Пришлось извиниться:
– Не рассчитал, Петр Иваныч. Ушел по отливу, размахался, иду и иду, не замечаю, прохладно, главное. А назад что-то увяз, долго брел по песку.
Я принялся добывать из золы свою порцию завтрака. И правда, остыли, ну и ладно.
– А туда по песку быстро? – прищурился Алексей, наливая себе кипятка.
Не понял, что он имел в виду.
– Казалось, быстро. Пока ноги не устали.
– Точно ноги? – Штурман еще и наклонил голову к плечу, будто птеродактиль. – Туда ты по мокрому песку шел, сразу после отлива. Обратно – по сухому. Полчаса, и все – высох песок по жаре. Замечай.
Алексей замолчал, отхлебнул чай.
Прилив, отлив… Действительно, не обратил внимания, и тут у меня в голове что-то сложилось.
– Точно, Алеха! – Я хлопнул его по плечу. – Как по плацу маршировал. И «ланкастер» по мокрому, как по плацу, поедет.
Алексей подмигнул, и показалось – не так запросто он догадался про мокрый песок. Что же тогда раньше не сказал? Но цепляться к нему не хотелось, решение-то нашлось. Поэтому я спросил мирно, просто из любопытства:
– Так ты знал, что по мокрому песку взлетать можно?
– Нет, конечно, сейчас только догадался. Будто щелкнуло в голове, твое это «размахался» и некоторые семейные воспоминания совпали. – Алексей пожал плечами. – Я не говорил раньше, но теперь что толку таиться? Выберемся или нет, неизвестно.
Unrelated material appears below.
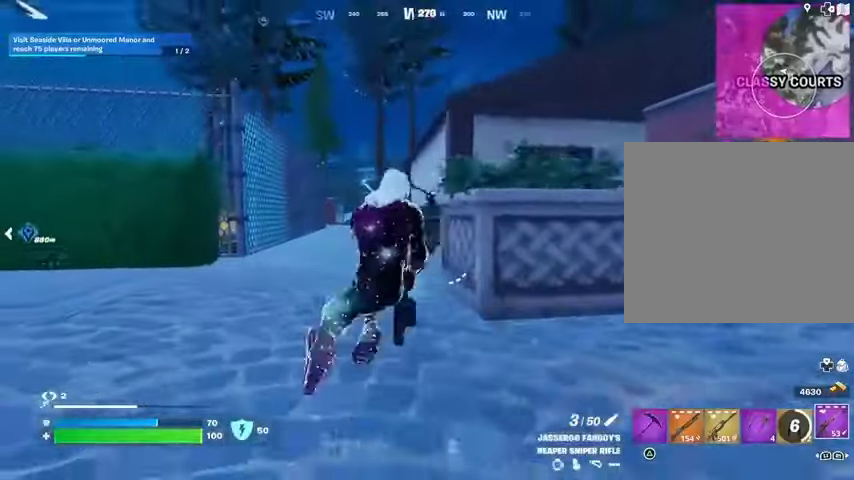
{"buttons": ["L2"], "left_stick": "up", "right_stick": "center", "events": [[167, "L2", "down"], [200, "right_stick", "up-right"], [267, "R3", "down"], [333, "R3", "up"], [333, "right_stick", "center"], [467, "left_stick", "up"]]}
Я молча на него взглянул. Штурман сидел уставившись в одну точку на углях. Лицо серьезное. Таким его не часто увидишь. Видно было, Алешка тянет, сомневается, рассказывать или нет, но не мне за него решать. А он вдруг опять заговорил, сухо и отчужденно, так, когда не знаешь, что тебе прилетит в ответ.
– Я совсем маленький был, когда брата матери, дядю Севу, в начале двадцатых решением ревтрибунала отправили на Сахалин. Как раз туда, куда Макар телят не гонял, то есть чуть севернее от японцев. – Алешка сделал паузу, но и мы молчали, я дров подбросил, будто в этом была необходимость, но хотелось просто не спугнуть. Штурман решительно продолжил: – Но родственник сказал, повезло, лагерь нормальным оказался. Жили, работали, если, говорит, мерли, то больше от обычных причин. Уже в тридцатых дядька вернулся, и с тех пор никто его не дергал почему-то. Рассказывал про Сахалин много. Место интересное…
– Мне тоже хотелось на Сахалине побывать, – сказал Костя, – сосед туда заготовителем ездил перед войной. Все вспоминал, как горбуша горбатая вверх по реке прет, а икры в ней – во! – Он вскинул руки, растопырив ладони загребущими пригоршнями.
Алешка взглянул на него быстро, усмехнулся, и я увидел, что отпускает его – глаза оттаяли. Он кивнул:
– И про лопухи – под каждым пять человек от дождя могли спрятаться; и про медведей, которые по лагерю ходят, и все равно им – люди здесь или нет; и про рыбу, которая в путину вверх по реке идет так, что вилы воткнешь, и вилы стоя плывут. А главное, рассказал, что вокруг лагеря леса строевого не было, на лошадях возили за десять километров. И эти двадцать километров занимали ровно полтора дня. Утром по руслу ручья на берег спустились – туда уехали, там еще русло, по нему поднялись, погрузились, и – отдыхать, костер жечь до следующего утра. Потому что по отливу, по мокрому песку, лошади телегу тащили легко. А подсыхал песок, и что в пустую телегу, что в груженую впрягать бесполезно. Колеса вязли, с одной стороны вода, с другой – скала. Не успеешь до прилива, и все, крышка. В прилив океан метра на три по стене поднимался. Раз новичков начальник послал, и им не объяснил никто. Из всей бригады один и спасся…
Я помнил, что в анкете у нашего штурмана какой-то дядя присутствовал, но помнил без подробностей. Теперь понятно стало почему – мол, мало ли, что произошло в семье, когда совсем маленький был, мне и не рассказывали. Правильно, что не писал про дядю, а то летали бы мы сейчас с другим штурманом.
– Удачно вспомнил, – сказал я, рассмеявшись, хотя смеяться, по совести, не хотелось, – мысль хорошая. Думаю, так и сделаем. А вот про то, что вряд ли выберемся, это ты зря.
– Зря, – кивнул Алексей. – Накатило просто.
Мы замолчали. Ничего говорить не хотелось. Звон стоял уже полуденный.